特殊詐欺組織のアジトがあるカンボジアの通称「サギ村」では、日本から送られた出稼ぎの女性が男たちの相手をしていた──。2022年から2023年にかけて日本を震撼させた「ルフィ広域強盗事件」の司令塔はフィリピンを拠点としていたが、「ルフィの親玉」たちとつながりを持つ人物が、カンボジアの日本人売春業界でも暗躍しているという。本稿は、週刊SPA!編集部 国際犯罪取材班『海外売春-女たちの選択-』(扶桑社)の一部を抜粋・編集したものです。
カンボジアの通称「サギ村」は
特殊詐欺組織のアジト
「実はカンボジアに女の子の派遣を頼まれて、どんなところか視察に行ったことがあるんです。そこが……あぁ、これや、見てください。写真も撮ったんで。ここはなんだと思います?」
K(編集部注/取材班が大阪で接触した事情通の人物)はスマホを繰ると、指を荒々しく動かし、画面を見せた。そこに写っていたのは、ホテルの一室のようなところから窓の外を撮影したものだった。3~4階建ての建物が2棟立っていて、この奥はどうやら別の建物が建設中だった。何の変哲もない写真のようだが、よく見ると全体が塀に囲まれていた。刑務所のようにも見える。
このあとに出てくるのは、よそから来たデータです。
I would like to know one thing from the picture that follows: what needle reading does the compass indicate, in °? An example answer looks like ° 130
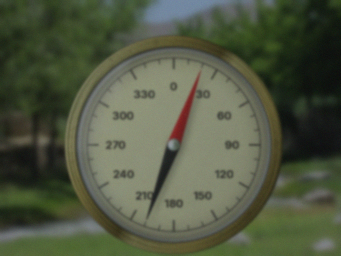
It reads ° 20
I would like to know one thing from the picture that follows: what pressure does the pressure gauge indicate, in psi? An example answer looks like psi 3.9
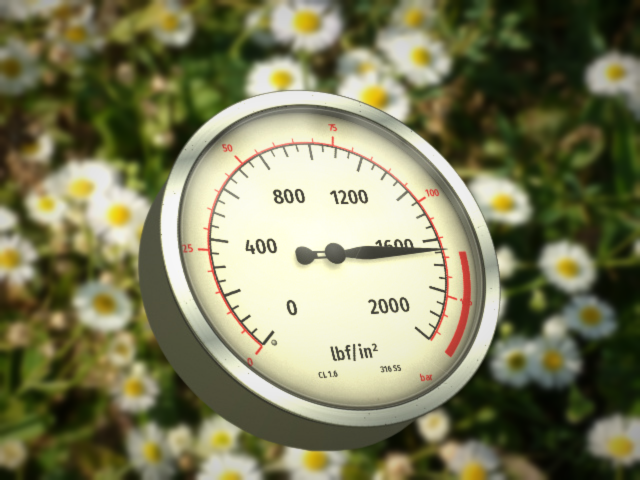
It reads psi 1650
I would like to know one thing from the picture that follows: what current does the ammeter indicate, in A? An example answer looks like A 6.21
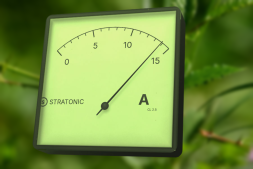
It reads A 14
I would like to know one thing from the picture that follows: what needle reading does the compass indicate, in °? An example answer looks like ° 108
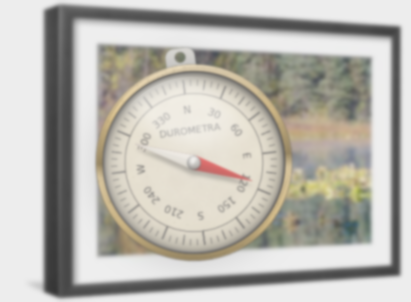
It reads ° 115
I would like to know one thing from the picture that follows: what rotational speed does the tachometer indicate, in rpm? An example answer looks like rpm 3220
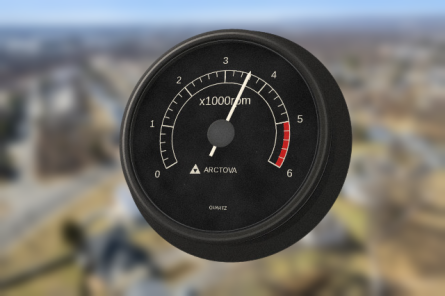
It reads rpm 3600
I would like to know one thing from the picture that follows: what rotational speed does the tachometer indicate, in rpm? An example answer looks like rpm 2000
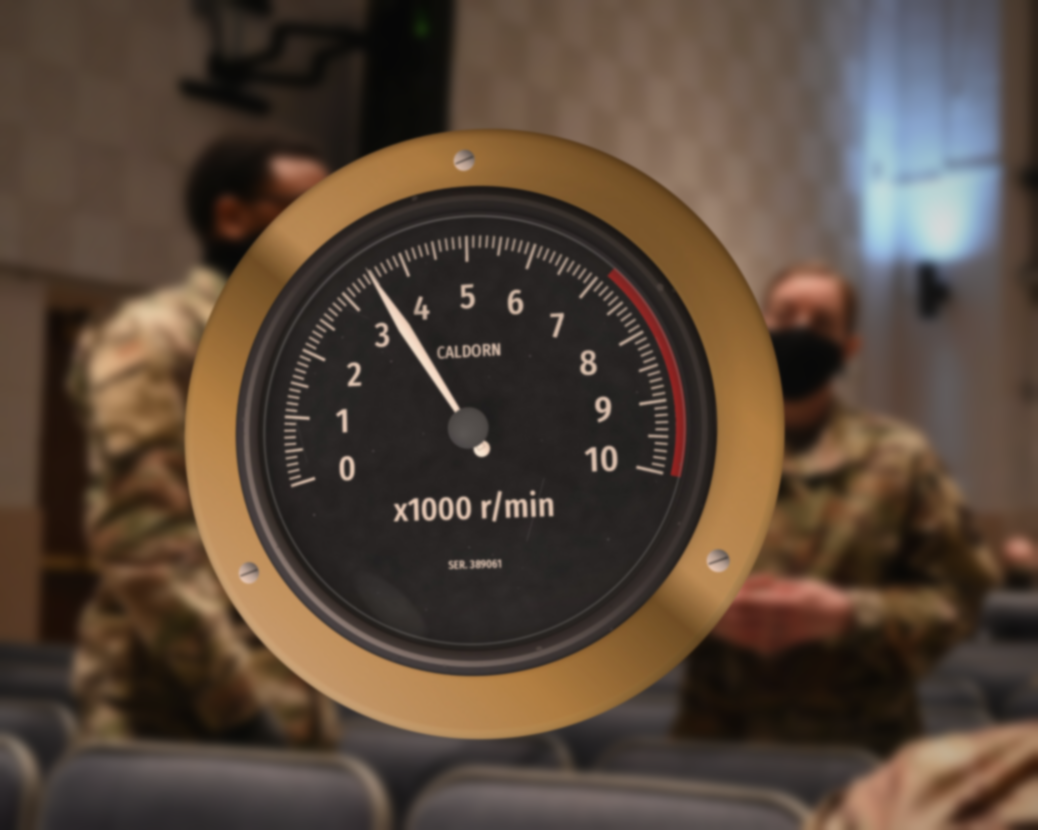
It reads rpm 3500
「実はこれ、特殊詐欺やってる犯罪組織のアジトなんです。ここに日本人、韓国人、中国人が1000人ほど集められて、ここからそれぞれの国に詐欺の電話をかけまくる。タイやフィリピンで活動できなくなった詐欺グループの連中がここに続々と集まっている。ここの規模感からして、村やね。最近では“サギ村”って言われているみたいやし。しかもこんなのが1つじゃなくて、似たような“村”がいくつもできてます。
ホンマかどうかしらんけど、この村が稼ぎ出す金額が“ウン千億”っていう話です。外にはガードマンもいるから、カタギの人間は中に入れない。現地のカンボジアの人はなにかの会社だと思ってるみたいやけど、オフィス内はパソコンがずらっと並んでて、iPhoneの古い型……8とか9とかがいくつもテーブルに転がってて、あちこちで詐欺の電話をかけまくってる」
スマホを繰る手を休めずにKは続ける。体育館や食堂があり、詐欺グループはそこで集団生活しながら“仕事”に励んでいるのだという。
カンボジア政府を抱き込んだ
詐欺師だらけの治外法権
「オレオレ詐欺はもう過去の話。今は株の投資詐欺が主流て言うてましたよ。記者さんのスマホにもわけわからんメールが送られてきません?変な日本語の。あれもこのへんから送られとるみたいです」
実際記者にも連日えたいのしれないメールが届いていた。それが届かない日は1日としてなく、もはや気にも留めなくなっていたのだが。